Sonrise
There are numerous movies and TV shows with a “savior” character who clearly parallels Jesus Christ but perhaps none more so than Neo from The Matrix Trilogy. Countless articles and college papers have been written about how his character is modeled after the Messiah of the Bible so I won’t re-tread familiar ground. What I would like to examine is Neo’s death and predicted resurrection at the end of The Matrix Revolutions and see how that narrative lines up with the real event.
In case you haven’t seen the movie in a while, I’ll just refresh your memory. Neo is engaged in a soggy street fight with Agent Smith in the Matrix while his real self has journeyed to the robot city to parley with the god-like AI that runs the Matrix.

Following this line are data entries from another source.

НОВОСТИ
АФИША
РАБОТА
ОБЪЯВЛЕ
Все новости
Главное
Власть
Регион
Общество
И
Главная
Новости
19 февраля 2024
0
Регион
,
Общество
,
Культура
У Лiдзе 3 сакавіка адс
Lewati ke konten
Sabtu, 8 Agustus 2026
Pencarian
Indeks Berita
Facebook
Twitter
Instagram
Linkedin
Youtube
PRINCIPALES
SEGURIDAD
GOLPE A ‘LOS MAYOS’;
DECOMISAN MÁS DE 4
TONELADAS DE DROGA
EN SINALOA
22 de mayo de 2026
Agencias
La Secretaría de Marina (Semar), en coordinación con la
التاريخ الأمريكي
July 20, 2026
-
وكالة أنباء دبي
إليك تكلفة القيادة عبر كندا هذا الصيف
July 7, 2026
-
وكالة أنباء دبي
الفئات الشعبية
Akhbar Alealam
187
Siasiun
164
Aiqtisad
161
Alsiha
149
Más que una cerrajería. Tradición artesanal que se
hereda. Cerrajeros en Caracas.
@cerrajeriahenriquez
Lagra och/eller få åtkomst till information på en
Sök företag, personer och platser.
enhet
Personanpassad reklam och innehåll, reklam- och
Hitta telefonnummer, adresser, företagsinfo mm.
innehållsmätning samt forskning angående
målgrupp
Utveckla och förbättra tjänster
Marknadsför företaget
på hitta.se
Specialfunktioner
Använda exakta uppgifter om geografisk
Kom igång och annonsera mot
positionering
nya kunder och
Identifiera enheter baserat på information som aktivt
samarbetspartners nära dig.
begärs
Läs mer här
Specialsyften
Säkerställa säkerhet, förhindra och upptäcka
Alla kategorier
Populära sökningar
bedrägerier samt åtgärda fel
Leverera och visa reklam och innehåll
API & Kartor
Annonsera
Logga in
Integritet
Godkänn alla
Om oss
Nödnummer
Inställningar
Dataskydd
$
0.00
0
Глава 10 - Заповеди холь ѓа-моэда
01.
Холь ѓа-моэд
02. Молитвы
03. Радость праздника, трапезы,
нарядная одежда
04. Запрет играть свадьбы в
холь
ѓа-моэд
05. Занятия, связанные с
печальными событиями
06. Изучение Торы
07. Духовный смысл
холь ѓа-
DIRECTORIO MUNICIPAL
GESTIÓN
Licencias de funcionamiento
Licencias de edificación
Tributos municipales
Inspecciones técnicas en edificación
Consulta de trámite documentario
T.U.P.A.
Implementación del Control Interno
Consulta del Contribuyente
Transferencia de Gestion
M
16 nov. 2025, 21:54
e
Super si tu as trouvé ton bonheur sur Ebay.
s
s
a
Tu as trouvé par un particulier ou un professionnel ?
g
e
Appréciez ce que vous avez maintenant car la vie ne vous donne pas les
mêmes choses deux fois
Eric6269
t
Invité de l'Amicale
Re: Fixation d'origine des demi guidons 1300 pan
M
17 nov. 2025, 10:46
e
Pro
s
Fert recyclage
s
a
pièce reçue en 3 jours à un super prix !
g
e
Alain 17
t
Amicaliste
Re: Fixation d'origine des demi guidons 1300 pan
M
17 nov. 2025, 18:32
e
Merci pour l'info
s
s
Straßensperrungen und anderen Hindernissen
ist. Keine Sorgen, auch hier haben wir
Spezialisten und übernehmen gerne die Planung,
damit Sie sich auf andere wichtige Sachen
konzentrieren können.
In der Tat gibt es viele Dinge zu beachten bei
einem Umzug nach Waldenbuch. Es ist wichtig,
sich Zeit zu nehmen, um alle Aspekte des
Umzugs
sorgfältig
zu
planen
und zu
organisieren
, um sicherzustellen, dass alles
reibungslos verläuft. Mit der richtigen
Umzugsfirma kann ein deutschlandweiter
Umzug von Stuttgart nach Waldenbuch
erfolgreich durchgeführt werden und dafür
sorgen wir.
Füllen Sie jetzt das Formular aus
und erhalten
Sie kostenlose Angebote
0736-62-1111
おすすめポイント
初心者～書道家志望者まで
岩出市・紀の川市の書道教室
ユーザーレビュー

He brokers a deal with the AI, securing the end of hostilities with the human city Zion in exchange for purging Agent Smith from the Matrix, who has taken control and is making it a hellish nightmare rather than a believable facsimile of reality where people can be used as batteries without realizing it. Neo succeeds but dies in the process and is carried off into a gleaming paradise of binary code.
The parallels are quite obvious. Agent Smith is like sin, gleefully corrupting the world. Neo is Jesus, the Chosen One brought forth to eradicate sin. After defeating Agent Smith, the AI declares, “It is done,” hearkening to Jesus’ proclamation “It is finished!” from the cross. When Neo dies, his arms are akimbo in a crucified pose, and a cross-like flare flashes from his body as he expends his last remaining energy to destroy his enemy.
The divergences are also obvious. Neo and the AI are at odds for most of the trilogy, whereas Jesus is part of the Trinity and shares the same nature as the Father and the Holy Spirit. Jesus didn’t come to Earth to eradicate sin; He came to assume our punishment for sin. Nor is everyone saved in real life, as they are in the movie.
What is interesting to me, however, is Neo’s foretold resurrection at the end of the movie. The Oracle, the Architect, and a little girl named Sati meet in a park under a beautiful sunrise. Sati tells the Oracle that she made it for Neo, and asks if they’ll see Neo again. The Oracle says that she suspects that they will. Much debate has been made about the Oracle’s prediction, with the prevailing opinion being that they will see another incarnation of Neo one day, since he was the sixth Chosen One to go through this song and dance.
This is quite different from the actual resurrection. In the real events, Jesus bodily rose from the dead and walked the Earth. His body still bore the scars of His crucifixion but it was now a perfected body that could not get sick or die, and it is this same resurrection that is promised to us as believers. We will not merge consciousness with God or float in the ether; we will live and breathe in a new Earth in constant companionship with God, as creation was made to be in the beginning. This utopia will endure for eternity, not until the next Chosen One has to rise up to defeat evil once again.
Jesus’ actual, physical resurrection is our greatest hope as believers. His body was just like ours, though it was inhabited not my a human soul, but by the Creator of the Universe. However, what His body experienced will one day happen to us as well. Our bodies will be perfected yet will still remain. We won’t “change form” or become angels or anything like this. The allegory of Neo does highlight some Biblical truths but I am glad that the real events are even more relevant for our lives. One day, all believers shall walk in glory with God, and that’s better than anything else we could imagine.